= Aufgabenstellungen =
• a. Formulieren Sie den Abschnitt des ausgewählten Textauszugs, der mit „Das Libretto stammt“ beginnt und bis einschließlich „Rom uraufgeführt worden.“ reicht, neu. Setzen Sie dabei „erstmals aufgeführt“ an die Stelle von „uraufgeführt“.
• b. Prüfen Sie anhand des ausgewählten Textauszugs, ob die folgenden Aussagen zutreffen. Antworten Sie jeweils mit Ja oder Nein und zitieren Sie die ausschlaggebenden Worte des Textauszugs wörtlich.
(i) Pergolesis L’Olimpiade wurde im Januar 1735 in Rom uraufgeführt.
(ii) La serva padrona ist eine tragische Oper.
(iii) Antonio Vivaldi vertonte das Libretto erst nach Pergolesi.

==== Ausgewählter Textauszug ====

Giovanni Battista Pergolesi ist Opernfreunden heute fast nur noch durch seine gelegentlich aufgeführte Oper La serva padrona ein Begriff. Das ist eine komische Oper. Wie sehr Pergolesi sich jedoch auf dem Gebiet der ernsten, tragischen, ja dramatischen Oper zu bewegen vermochte, zeigt seine Oper L’Olimpiade. Lange nahezu in Vergessenheit geraten, ist sie in jüngster Zeit etwa 2011 in der italienischen Stadt Jesi in einer szenischen Neuproduktion zur Premiere gekommen, die nun auf DVD dokumentiert ist.

Das Libretto stammt vom damals wohl bedeutendsten Operndichter Pietro Metastasio und ist nicht nur von Pergolesi vertont worden. Vor ihm haben etwa Antonio Vivaldi und Antonio Caldara ihre Versionen herausgebracht. Pergolesis Oper ist im Januar 1735 in Rom uraufgeführt worden.

==== Erfasste Daten ====

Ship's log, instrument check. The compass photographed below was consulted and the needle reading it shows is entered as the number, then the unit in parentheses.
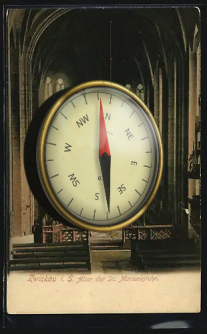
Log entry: 345 (°)
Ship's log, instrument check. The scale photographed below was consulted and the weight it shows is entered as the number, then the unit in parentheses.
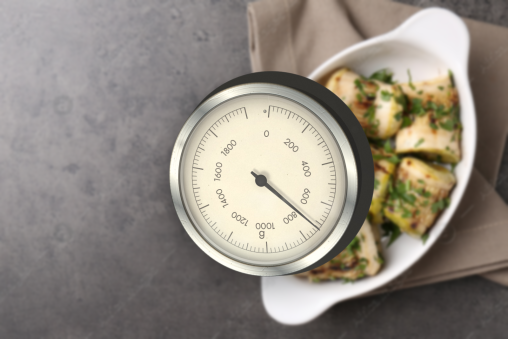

====

= Lösungen je Aufgabe =
• a.
Das Libretto stammt vom damals wohl bedeutendsten Operndichter Pietro Metastasio und ist nicht nur von Pergolesi vertont worden. Vor ihm haben etwa Antonio Vivaldi und Antonio Caldara ihre Versionen herausgebracht. Pergolesis Oper ist im Januar 1735 in Rom erstmals aufgeführt worden.

• b.
(i) Ja: „Pergolesis Oper ist im Januar 1735 in Rom uraufgeführt worden.“
(ii) Nein: „Das ist eine komische Oper.“
(iii) Nein: „Vor ihm haben etwa Antonio Vivaldi und Antonio Caldara ihre Versionen herausgebracht.“